Start of Information given
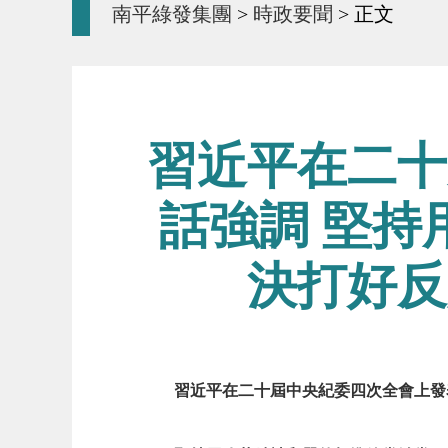
南平綠發集團
>
時政要聞
> 正文
習近平在二十
話強調 堅持
決打好反
習近平在二十屆中央紀委四次全會上發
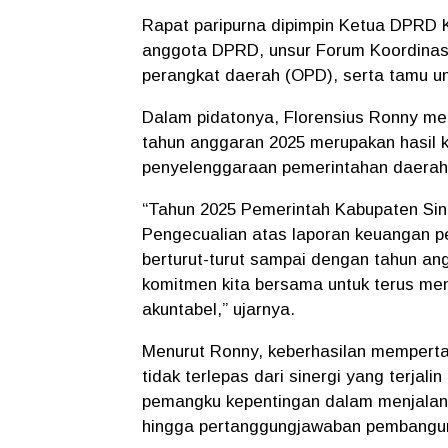
Rapat paripurna dipimpin Ketua DPRD K
anggota DPRD, unsur Forum Koordinasi
perangkat daerah (OPD), serta tamu u
Dalam pidatonya, Florensius Ronny me
tahun anggaran 2025 merupakan hasil ke
penyelenggaraan pemerintahan daerah
“Tahun 2025 Pemerintah Kabupaten Sin
Pengecualian atas laporan keuangan p
berturut-turut sampai dengan tahun an
komitmen kita bersama untuk terus me
akuntabel,” ujarnya.
Menurut Ronny, keberhasilan mempertah
tidak terlepas dari sinergi yang terjal
pemangku kepentingan dalam menjalan
hingga pertanggungjawaban pembangu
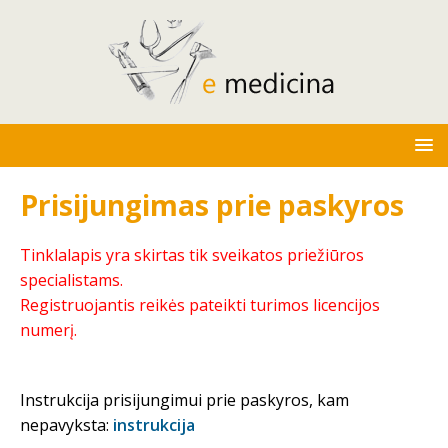
Prisijungimas prie paskyros
Tinklalapis yra skirtas tik sveikatos priežiūros
specialistams.
Registruojantis reikės pateikti turimos licencijos
numerį.
Instrukcija prisijungimui prie paskyros, kam
nepavyksta:
instrukcija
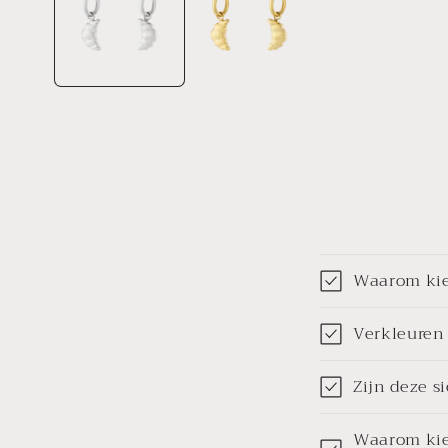
Waarom kiez
Verkleuren 
Zijn deze s
Waarom kiez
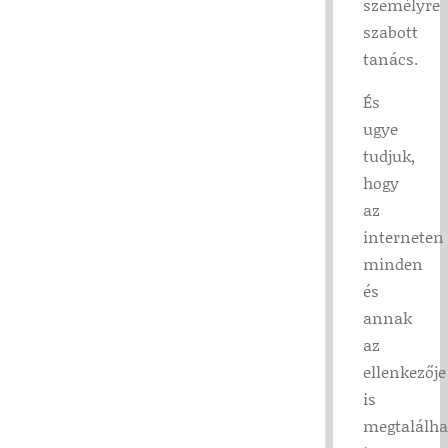
személyre
szabott
tanács.
És
ugye
tudjuk,
hogy
az
interneten
minden
és
annak
az
ellenkezője
is
megtalálha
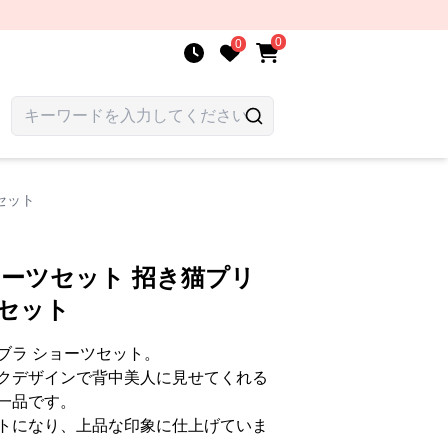
0
0
セット
ョーツセット 招き猫プリ
セット
ブラ ショーツセット。
クデザインで背中美人に見せてくれる
一品です。
トになり、上品な印象に仕上げていま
End of Information given
- Work request -
The data is to be printed again exactly, but without its pictures.

- Result of this task -
南平綠發集團
>
時政要聞
> 正文
習近平在二十
話強調 堅持
決打好反
習近平在二十屆中央紀委四次全會上發
Rapat paripurna dipimpin Ketua DPRD K
anggota DPRD, unsur Forum Koordinasi
perangkat daerah (OPD), serta tamu u
Dalam pidatonya, Florensius Ronny me
tahun anggaran 2025 merupakan hasil ke
penyelenggaraan pemerintahan daerah
“Tahun 2025 Pemerintah Kabupaten Sin
Pengecualian atas laporan keuangan p
berturut-turut sampai dengan tahun an
komitmen kita bersama untuk terus me
akuntabel,” ujarnya.
Menurut Ronny, keberhasilan mempertah
tidak terlepas dari sinergi yang terjal
pemangku kepentingan dalam menjalan
hingga pertanggungjawaban pembangu
Prisijungimas prie paskyros
Tinklalapis yra skirtas tik sveikatos priežiūros
specialistams.
Registruojantis reikės pateikti turimos licencijos
numerį.
Instrukcija prisijungimui prie paskyros, kam
nepavyksta:
instrukcija
Waarom kiez
Verkleuren 
Zijn deze s
Waarom kiez
személyre
szabott
tanács.
És
ugye
tudjuk,
hogy
az
interneten
minden
és
annak
az
ellenkezője
is
megtalálha
0
0
セット
ョーツセット 招き猫プリ
セット
ブラ ショーツセット。
クデザインで背中美人に見せてくれる
一品です。
トになり、上品な印象に仕上げていま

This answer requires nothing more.